Many inside the program are calling Thursday's game the second-biggest in Bellevue history, behind only De La Salle.
"For us, coming from Washington, we don't get the reputation that we'd get if we were in Texas or California doing the same thing we're doing," said former Bellevue player Kendrick Van Ackeren, a redshirt freshman linebacker at Hawaii. "These out-of-state games give us a chance to show off our players and build a reputation around the country instead of just around the Northwest."
It's also a rare crack at a Texas team outside the Lone Star State. The one knock on Texas powers is that they don't travel; opponents come to them.
"We've never been out of the state," Trinity coach Steve Lineweaver said. "We're not real travelers."
Bellevue is the higher-ranked team nationally. But comparing teams from different states is often a game of shadows.
For instance, Bellevue's state-champion 400-meter relay consisted of four football players, including Budda Baker and Myles Jack. Trinity's 400 relay, also football players, finished only 41st at the Texas 5A state meet but posted a faster time than Bellevue's.
One thing is clear no matter how you look at it: Bellevue will be dwarfed in the trenches. Goncharoff said Trinity's linemen might outweigh Bellevue's by 80 pounds per man.
"They're bigger than the Huskies," Bellevue booster club member Joe Razore said.
Nearly every Trinity lineman is listed at more than 250 pounds, and when the Trojans walked into Memorial Stadium on Wednesday afternoon, they looked it.
"I don't know if it's the greatest matchup for us, considering where they are really good we are probably not as good," Goncharoff said.
Yet Bellevue's deceptive offense will also be a new wrinkle for Trinity. While simulating the Wing-T offense is one thing, actually going against a Bellevue team adept at running it is quite another.

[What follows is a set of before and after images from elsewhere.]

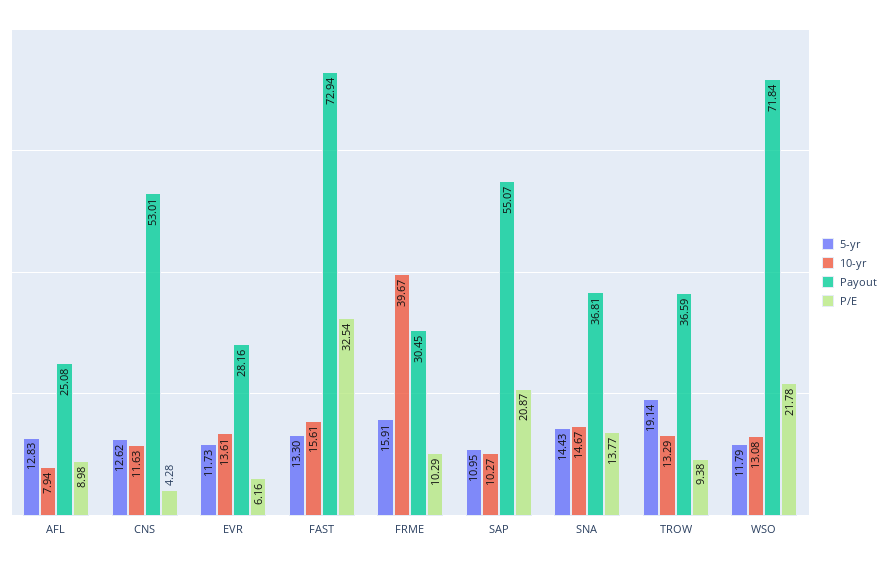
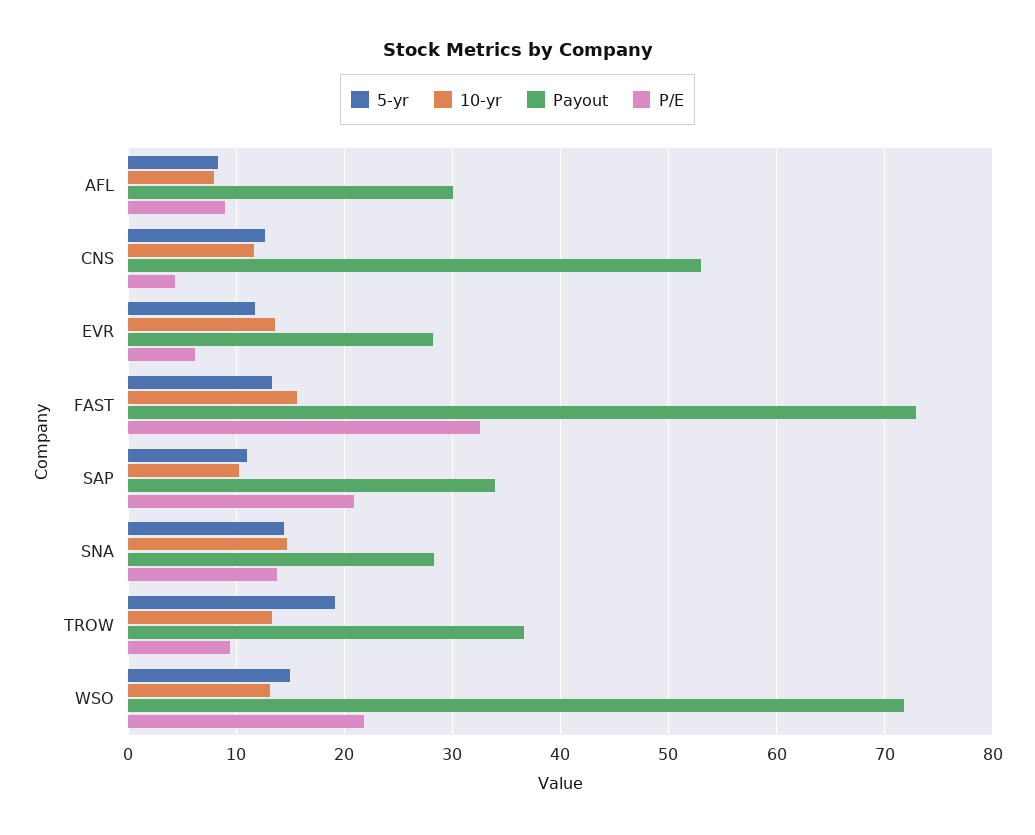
  {
    "5-yr": {
-     "AFL": 12.83,
+     "AFL": 8,
      "CNS": 12.62,
      "EVR": 11.73,
      "FAST": 13.3,
-     "FRME": 15.91,
      "SAP": 10.95,
      "SNA": 14.43,
      "TROW": 19.14,
-     "WSO": 11.79
+     "WSO": 15
    },
    "10-yr": {
      "AFL": 7.94,
      "CNS": 11.63,
      "EVR": 13.61,
      "FAST": 15.61,
-     "FRME": 39.67,
      "SAP": 10.27,
      "SNA": 14.67,
      "TROW": 13.29,
      "WSO": 13.08
    },
    "Payout": {
-     "AFL": 25.08,
+     "AFL": 30,
      "CNS": 53.01,
      "EVR": 28.16,
      "FAST": 72.94,
-     "FRME": 30.45,
-     "SAP": 55.07,
+     "SAP": 34,
-     "SNA": 36.81,
+     "SNA": 28,
      "TROW": 36.59,
      "WSO": 71.84
    },
    "P/E": {
      "AFL": 8.98,
      "CNS": 4.28,
      "EVR": 6.16,
      "FAST": 32.54,
-     "FRME": 10.29,
      "SAP": 20.87,
      "SNA": 13.77,
      "TROW": 9.38,
      "WSO": 21.78
    }
  }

"They look like they're experts at it," Lineweaver said.
So the game will likely come down to this: Can Bellevue handle Trinity's size in the fourth quarter, and can Trinity adjust to Bellevue's unusual offense? Either way, there won't be a lack of outside interest.
"It's big, period, to the whole Bellevue football program that we can show we're playing the best with the best," Bellevue lineman Darien Freeman said. "It's huge."